Asia’s prices remain at a discount to Europe’s, so cargoes from the US and Qatar continue to follow the money to our shores – easing the supply picture.
The actual send-out of LNG has been slowed by recent storms causing delays to unloading/degasification.
Despite the well-publicised end to the Russia/Ukraine transit deal, the European Commission has confirmed talks are ongoing with Ukraine – President Volodymyr Zelenskyis is apparently now considering a deal with Azerbaijan with a view to transiting through Ukraine to Slovakia.
On the weather side of things, the continent continues to enjoy temperatures above seasonal norms limiting heating demand – though we may see a colder spell for a few days heading into the weekend.
European storage fullness is now down to 56% versus the 5-year average of 58%, though withdrawals have slowed with the return of improved temperatures and renewables outputs.

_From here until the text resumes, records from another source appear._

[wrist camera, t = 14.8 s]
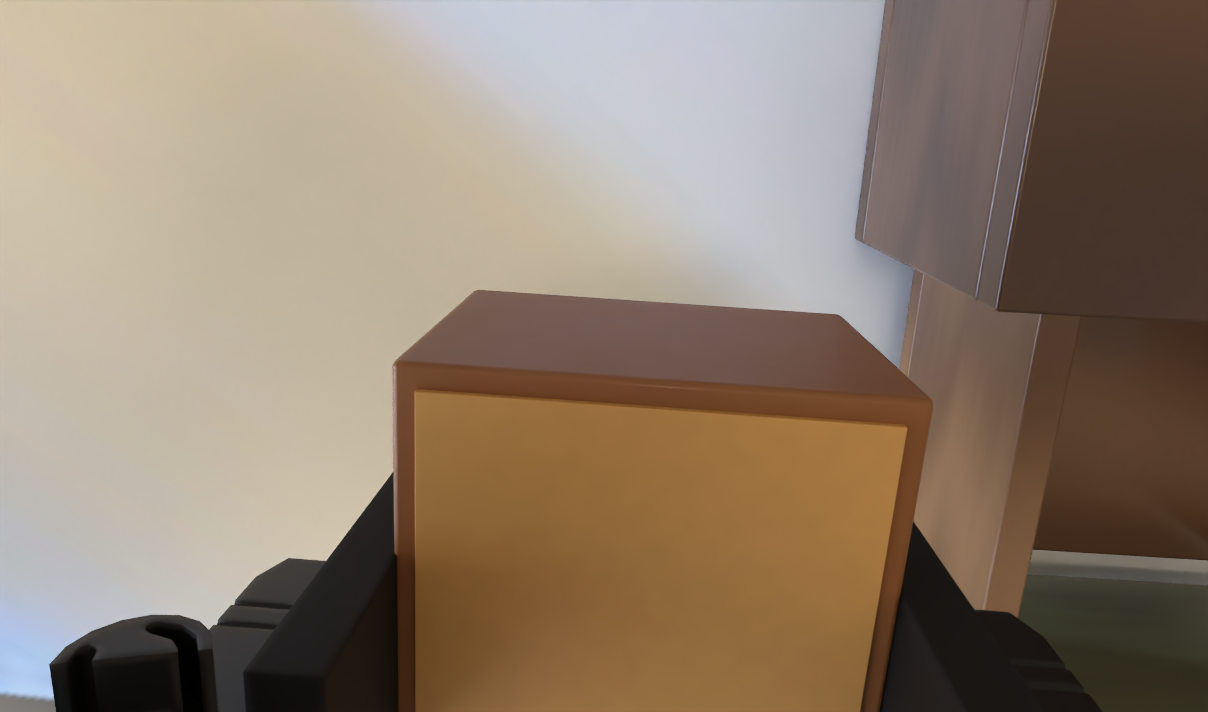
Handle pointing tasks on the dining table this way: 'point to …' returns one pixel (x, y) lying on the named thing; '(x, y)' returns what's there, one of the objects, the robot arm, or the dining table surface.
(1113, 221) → the cabinet
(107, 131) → the dining table surface
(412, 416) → the brown rectangular block
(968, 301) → the drawer
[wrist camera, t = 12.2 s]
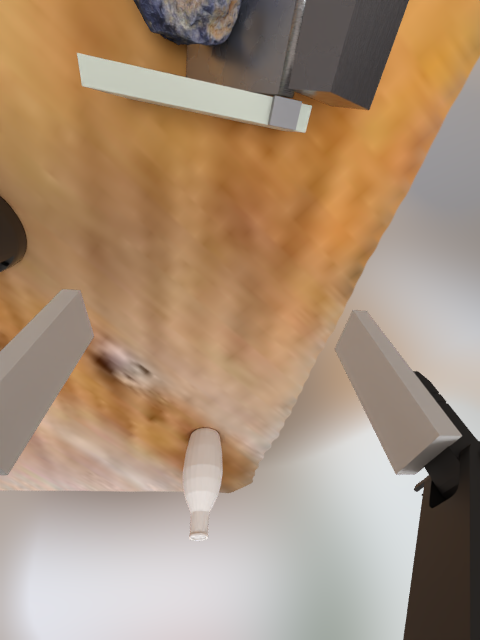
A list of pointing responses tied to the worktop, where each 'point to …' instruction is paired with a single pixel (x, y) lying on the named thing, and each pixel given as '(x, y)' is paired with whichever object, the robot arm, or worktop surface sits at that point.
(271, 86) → the trapdoor
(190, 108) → the frame
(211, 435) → the bottle
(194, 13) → the rock
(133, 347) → the worktop surface
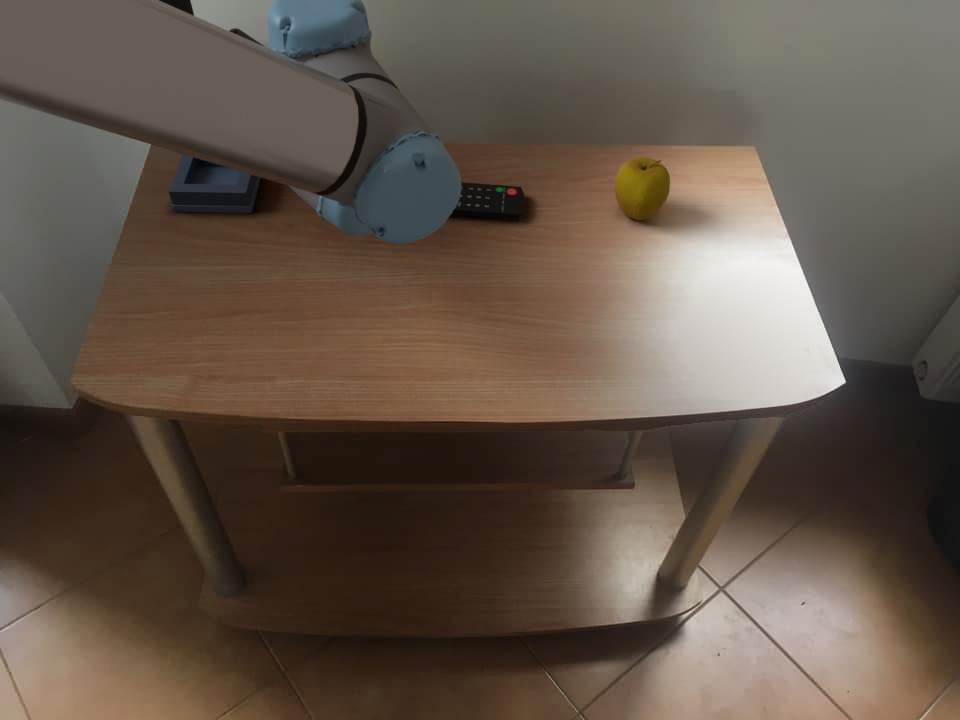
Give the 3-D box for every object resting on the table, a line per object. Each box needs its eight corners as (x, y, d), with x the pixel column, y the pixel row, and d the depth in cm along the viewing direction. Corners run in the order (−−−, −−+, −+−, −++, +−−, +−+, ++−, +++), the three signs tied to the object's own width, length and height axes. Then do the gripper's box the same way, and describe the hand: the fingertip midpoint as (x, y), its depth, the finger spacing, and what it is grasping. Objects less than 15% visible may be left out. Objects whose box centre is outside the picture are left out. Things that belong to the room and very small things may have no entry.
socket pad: (173, 212, 93) (166, 191, 91) (190, 164, 99) (184, 144, 97) (251, 213, 94) (246, 193, 91) (264, 166, 100) (259, 146, 97)
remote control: (333, 181, 98) (332, 172, 97) (524, 195, 98) (525, 187, 97) (325, 208, 95) (323, 199, 94) (523, 223, 94) (524, 214, 93)
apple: (672, 218, 96) (688, 164, 90) (633, 236, 94) (646, 182, 87) (638, 190, 99) (651, 136, 93) (599, 207, 97) (609, 152, 91)
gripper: (206, 194, 73) (94, 87, 84) (354, 126, 81) (234, 36, 92) (185, 124, 68) (67, 19, 78) (347, 58, 75) (219, -30, 86)
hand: (157, 28), depth 85 cm, fingers closed on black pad, 4 cm apart
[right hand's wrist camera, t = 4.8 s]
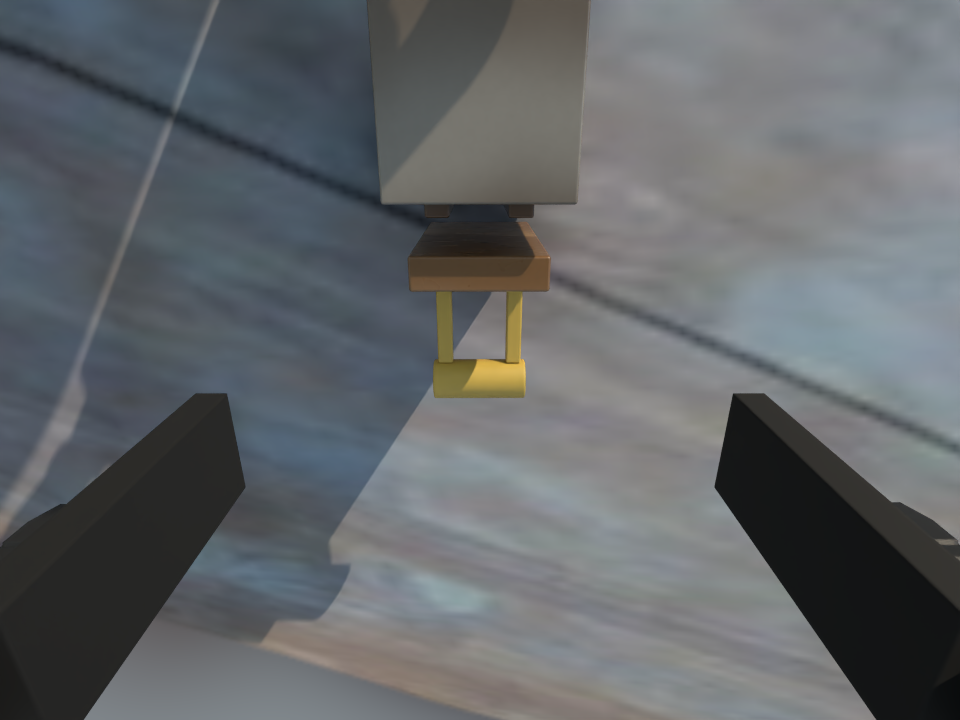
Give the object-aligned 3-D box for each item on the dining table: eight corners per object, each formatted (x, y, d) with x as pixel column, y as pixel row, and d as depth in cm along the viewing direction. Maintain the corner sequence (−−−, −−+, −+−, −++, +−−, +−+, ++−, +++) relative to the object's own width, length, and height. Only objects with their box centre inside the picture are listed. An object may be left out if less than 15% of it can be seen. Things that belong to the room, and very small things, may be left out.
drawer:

Anomalously, Summer-25 delivery remains at a premium to Winter-25 reflecting fears over Europe’s ability to replenish inventories to the mandated target of 90% by 1st Nov ’25 (to ensure supply security in Winter-25).
Monthly Day-Ahead averages for this month so far are at 121.942p/therm (or approx. 4.161p/kwh excluding non-gas) – the average having remained consistently above 120p/therm for the whole month.
ELECTRICITY & CARBON
UKAs (UK Carbon Allowances) went to the moon this morning off the back of Keir Starmer’s suggestion in an FT article that he’s “looking to link the UK and EU emissions trading schemes” – please see chart below.
Of course, UKAs currently enjoy a significant discount versus EUAs, so not surprisingly, UKAs rocketed by as much as 13% on the mid-price to £40.91/tn, dropping back to close the session at £40.16/tn.
Ultimately, the bullish move was reactive, and no doubt linked to algorithmic traders and speculators jumping on a headline and spiking an illiquid market.
On reflection, there appears to be only limited substance to the story (citing reports that “the UK has requested that ETS linkage and CBAMs are included on the agenda for the spring summit, expected in March or April.”)
It would seem likely that prices will fall back once the headline fades, and fundamentals prevail (i.e., good supply, and free allocation not being reduced until 2027).
Today’s UK’s electricity generation mix has been neutral today with renewables contributing 31%, thermal at 34% (gas and coal) and low carbon at 20% (nuclear and imports).
Monthly Day-Ahead averages for this month so far are at £1118.116/mwh (or 11.81p/kwh excluding non-energy) – the average having fallen over the last week reflecting higher temperatures and improved wind outputs (limiting gas for power burn).